— И как моё потенциальное замужество связано с этой твоей неразрешимой проблемой? — начинаю с малого.

Прежде чем заговорить, отец вспоминает о коньяке. Отпивает из горлышка и опять морщится.

— Ты можешь выбрать любого из них. Я всё организую в самые кратчайшие сроки. — Он делает вид, будто не слышит предыдущее, сказанное мной, тоскливо уставившись на оставленные мной фотографии. — Хорошенько обдумай. Но не затягивай. Я даю тебе время. До утра. Если захочешь узнать о ком-то из них подробнее, на обороте каждого фото есть полное имя и дата рождения — в сети про них полно всего, а если этого мало, только скажи, и я найду для тебя всё, что заинтересует.

Снова обречённо вздыхаю. И задумываюсь о том, чтоб коньяк у него отобрать. Мне бы сейчас тоже пригодилась парочка глоточков.

— То есть рассказывать ты мне не собираешься, — выношу самое главное из всего происходящего.

Отец тоже вздыхает, упрямо поджимает губы и поднимается на ноги. Его телефон звонит, и он сосредотачивается на информации, которая светится на экране. Честно говоря, решаю, что на этом наш разговор окончен, и остальное из него каким-то образом выпытывать при другом удобном случае придётся. Но нет. Звук входящего он отключает. Встает ко мной вплотную и приобнимает за плечи, уткнувшись носом мне в макушку. Некоторое время просто молчит. Проходит не меньше минуты, прежде чем я слышу тихое и отрешённое:

— Знаешь, ты очень похожа на свою мать. Её давно нет, но, когда я смотрю на тебя, вижу её в твоих глазах, ангел мой. — Сжимает мои плечи крепче. — Она была удивительной женщиной. Очень доброй и одновременно с тем храброй и сострадательной. У неё было большое чистое сердце. Не такое, как у меня. В своей жизни я делал разные вещи. Всё, что я имею, не добродетелью нажито. Не всем из того, что делал в своей жизни, я могу действительно гордиться. Но твоя мать была совсем как ты. Вы слишком похожи. — Делает паузу, а объятия приобретают болезненный оттенок. — Твоя мать была хрупкой, слишком хрупкой. Такие хрупкие создания не выживают в этом мире, если их не беречь. Видимо, я недостаточно хорошо справился, раз её больше нет с нами. Этот мир слишком жесток. Для таких, как вы.

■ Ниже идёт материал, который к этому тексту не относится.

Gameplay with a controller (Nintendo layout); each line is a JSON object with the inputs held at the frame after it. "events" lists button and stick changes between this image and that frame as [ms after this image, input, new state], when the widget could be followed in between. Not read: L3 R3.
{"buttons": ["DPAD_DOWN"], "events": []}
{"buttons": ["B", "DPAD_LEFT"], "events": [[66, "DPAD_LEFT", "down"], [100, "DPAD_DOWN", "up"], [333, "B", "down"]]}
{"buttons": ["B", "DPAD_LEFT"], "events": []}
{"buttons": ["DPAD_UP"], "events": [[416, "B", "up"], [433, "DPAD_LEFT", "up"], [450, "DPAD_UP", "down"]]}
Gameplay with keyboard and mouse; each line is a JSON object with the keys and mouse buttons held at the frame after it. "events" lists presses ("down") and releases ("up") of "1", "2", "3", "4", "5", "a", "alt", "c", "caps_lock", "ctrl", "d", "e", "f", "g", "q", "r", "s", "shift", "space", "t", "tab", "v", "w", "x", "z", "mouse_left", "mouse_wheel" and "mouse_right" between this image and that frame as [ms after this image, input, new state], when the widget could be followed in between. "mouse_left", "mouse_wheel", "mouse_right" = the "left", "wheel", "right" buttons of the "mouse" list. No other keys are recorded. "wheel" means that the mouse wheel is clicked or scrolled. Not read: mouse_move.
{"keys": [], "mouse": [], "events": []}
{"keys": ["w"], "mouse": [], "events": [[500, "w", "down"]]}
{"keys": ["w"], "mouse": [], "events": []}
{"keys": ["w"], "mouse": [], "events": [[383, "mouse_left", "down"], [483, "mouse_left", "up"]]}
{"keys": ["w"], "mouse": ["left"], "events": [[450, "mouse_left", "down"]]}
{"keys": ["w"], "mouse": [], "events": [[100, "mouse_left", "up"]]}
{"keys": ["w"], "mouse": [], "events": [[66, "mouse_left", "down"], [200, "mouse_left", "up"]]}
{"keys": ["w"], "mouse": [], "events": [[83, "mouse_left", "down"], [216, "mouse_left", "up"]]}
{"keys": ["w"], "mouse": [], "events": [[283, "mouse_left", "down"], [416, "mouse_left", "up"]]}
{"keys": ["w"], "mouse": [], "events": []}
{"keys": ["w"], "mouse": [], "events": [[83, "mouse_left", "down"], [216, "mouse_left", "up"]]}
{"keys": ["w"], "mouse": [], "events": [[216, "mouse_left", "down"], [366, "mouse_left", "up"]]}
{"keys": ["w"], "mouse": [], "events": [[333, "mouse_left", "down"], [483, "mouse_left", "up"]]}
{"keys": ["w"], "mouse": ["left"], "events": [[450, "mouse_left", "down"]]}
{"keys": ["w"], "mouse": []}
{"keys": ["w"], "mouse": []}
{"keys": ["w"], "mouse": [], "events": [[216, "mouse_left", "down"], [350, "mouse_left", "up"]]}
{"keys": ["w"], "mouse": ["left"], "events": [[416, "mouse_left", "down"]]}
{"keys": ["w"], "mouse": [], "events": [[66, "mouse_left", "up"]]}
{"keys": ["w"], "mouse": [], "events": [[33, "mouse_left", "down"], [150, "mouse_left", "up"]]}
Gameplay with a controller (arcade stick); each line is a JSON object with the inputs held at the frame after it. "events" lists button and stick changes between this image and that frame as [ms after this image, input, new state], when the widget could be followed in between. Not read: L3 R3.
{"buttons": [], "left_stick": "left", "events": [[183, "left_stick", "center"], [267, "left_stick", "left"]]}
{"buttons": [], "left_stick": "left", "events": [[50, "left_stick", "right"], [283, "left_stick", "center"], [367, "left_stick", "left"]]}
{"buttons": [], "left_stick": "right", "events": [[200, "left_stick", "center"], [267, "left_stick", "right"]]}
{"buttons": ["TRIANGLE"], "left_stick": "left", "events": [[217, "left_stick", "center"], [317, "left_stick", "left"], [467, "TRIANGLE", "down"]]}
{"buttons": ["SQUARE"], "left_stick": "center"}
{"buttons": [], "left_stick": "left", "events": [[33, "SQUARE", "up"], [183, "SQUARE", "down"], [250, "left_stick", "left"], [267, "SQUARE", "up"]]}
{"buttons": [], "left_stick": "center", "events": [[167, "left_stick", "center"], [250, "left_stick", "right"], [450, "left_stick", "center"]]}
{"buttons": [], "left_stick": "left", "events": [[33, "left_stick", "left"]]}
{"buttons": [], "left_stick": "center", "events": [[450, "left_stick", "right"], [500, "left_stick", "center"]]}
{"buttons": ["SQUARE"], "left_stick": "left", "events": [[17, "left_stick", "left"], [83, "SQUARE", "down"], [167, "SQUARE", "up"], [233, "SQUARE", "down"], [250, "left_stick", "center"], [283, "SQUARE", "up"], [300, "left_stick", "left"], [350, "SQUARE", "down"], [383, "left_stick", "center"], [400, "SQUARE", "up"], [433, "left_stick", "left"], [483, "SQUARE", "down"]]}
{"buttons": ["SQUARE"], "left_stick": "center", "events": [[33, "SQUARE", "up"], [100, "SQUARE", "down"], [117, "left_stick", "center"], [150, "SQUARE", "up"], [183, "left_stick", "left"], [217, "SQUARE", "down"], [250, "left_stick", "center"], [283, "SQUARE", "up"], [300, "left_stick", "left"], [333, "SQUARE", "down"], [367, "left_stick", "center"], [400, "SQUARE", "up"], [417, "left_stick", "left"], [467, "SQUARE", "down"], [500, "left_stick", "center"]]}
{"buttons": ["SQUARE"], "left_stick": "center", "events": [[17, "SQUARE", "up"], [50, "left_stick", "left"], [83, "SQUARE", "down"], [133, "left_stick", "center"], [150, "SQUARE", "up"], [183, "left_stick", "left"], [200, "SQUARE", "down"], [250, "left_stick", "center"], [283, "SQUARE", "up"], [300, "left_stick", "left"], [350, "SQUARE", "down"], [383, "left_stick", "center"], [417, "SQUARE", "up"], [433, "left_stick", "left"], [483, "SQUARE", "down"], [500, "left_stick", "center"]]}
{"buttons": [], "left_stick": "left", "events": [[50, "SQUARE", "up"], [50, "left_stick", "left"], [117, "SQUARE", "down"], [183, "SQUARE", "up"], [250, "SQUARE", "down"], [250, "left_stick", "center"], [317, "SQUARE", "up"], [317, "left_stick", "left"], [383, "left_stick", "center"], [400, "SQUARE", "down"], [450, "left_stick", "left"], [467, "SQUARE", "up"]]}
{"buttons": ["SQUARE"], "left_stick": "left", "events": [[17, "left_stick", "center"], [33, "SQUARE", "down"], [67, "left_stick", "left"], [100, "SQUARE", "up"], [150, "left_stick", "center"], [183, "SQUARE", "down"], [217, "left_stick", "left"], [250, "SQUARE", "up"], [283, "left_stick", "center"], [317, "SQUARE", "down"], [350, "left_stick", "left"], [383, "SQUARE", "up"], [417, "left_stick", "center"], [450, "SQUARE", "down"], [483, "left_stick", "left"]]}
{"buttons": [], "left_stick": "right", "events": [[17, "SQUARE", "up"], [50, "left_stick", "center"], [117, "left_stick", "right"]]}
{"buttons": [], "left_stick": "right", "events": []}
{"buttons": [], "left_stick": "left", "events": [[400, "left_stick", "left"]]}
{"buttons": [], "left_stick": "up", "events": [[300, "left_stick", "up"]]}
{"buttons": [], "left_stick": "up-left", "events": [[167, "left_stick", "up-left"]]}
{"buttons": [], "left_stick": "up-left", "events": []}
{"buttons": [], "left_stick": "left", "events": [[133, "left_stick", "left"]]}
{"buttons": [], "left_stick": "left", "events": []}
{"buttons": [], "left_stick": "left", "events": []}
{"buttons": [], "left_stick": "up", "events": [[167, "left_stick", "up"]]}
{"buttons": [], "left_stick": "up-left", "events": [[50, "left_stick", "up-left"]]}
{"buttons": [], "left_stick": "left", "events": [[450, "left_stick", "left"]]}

На мои глаза наворачиваются слёзы. И уже я сама цепляюсь за плечи родителя, хватаясь, как утопающий за спасательный круг. Он редко вспоминает эту часть нашего общего прошлого. Я сама почти не помню ту, что дала мне жизнь. Услышать что-либо про неё — очень ценно, всегда задевает за живое. Тем сложнее взять себя в руки и слушать дальше.

— Моя обязанность — заботиться о том, чтобы ты была в порядке. Я должен быть уверен, что ты будешь в порядке, понимаешь, Эва? — Перехватывает за плечи иначе, отстраняется и слегка встряхивает меня. — Даже после того как я сам уже не смогу заботиться о тебе, — добавляет негромко. — Особенно в этом случае, — выделяет. — Ты не должна остаться одна. Никогда. Именно поэтому, пожалуйста, сделай, как я прошу. После того как выйдешь замуж, в твоей жизни будет тот, кто сможет позаботиться о тебе. Ты не обязана любить его или боготворить, это будет взаимовыгодный брак. Просто живи дальше, ангел мой…

Мои слёзы не высыхают. Я цепляюсь за мужские плечи до судорог в пальцах. Хотя, честно, стараюсь не рыдать, как маленькая девчонка, и быть взаимной его откровению.

— Всё обстоит настолько плохо? — произношу, горько улыбаясь. — Ты поэтому хочешь снова отправить меня за границу, да? — Переосмысливаю заново увиденный мной ранее своеобразный список кандидатов. — Чтобы уберечь. Чтобы меня не было рядом с тобой. На случай, если ты не справишься с тем, что происходит.